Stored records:
* * * * * * *
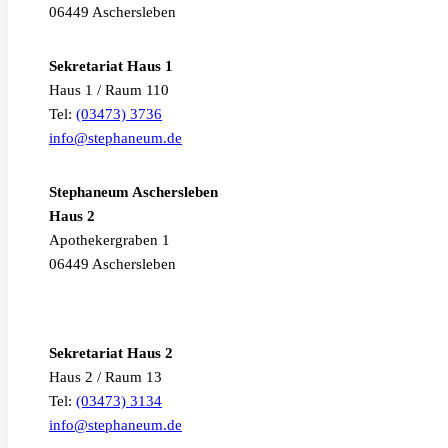
06449 Aschersleben
Sekretariat Haus 1
Haus 1 / Raum 110
Tel:
(03473) 3736
info@stephaneum.de
Stephaneum Aschersleben
Haus 2
Apothekergraben 1
06449 Aschersleben
Sekretariat Haus 2
Haus 2 / Raum 13
Tel:
(03473) 3134
info@stephaneum.de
* * * * * * *
Pick out all lines from the data above in which the word "Haus" appears.

**Solution for this problem**:
Sekretariat Haus 1
Haus 1 / Raum 110
Haus 2
Sekretariat Haus 2
Haus 2 / Raum 13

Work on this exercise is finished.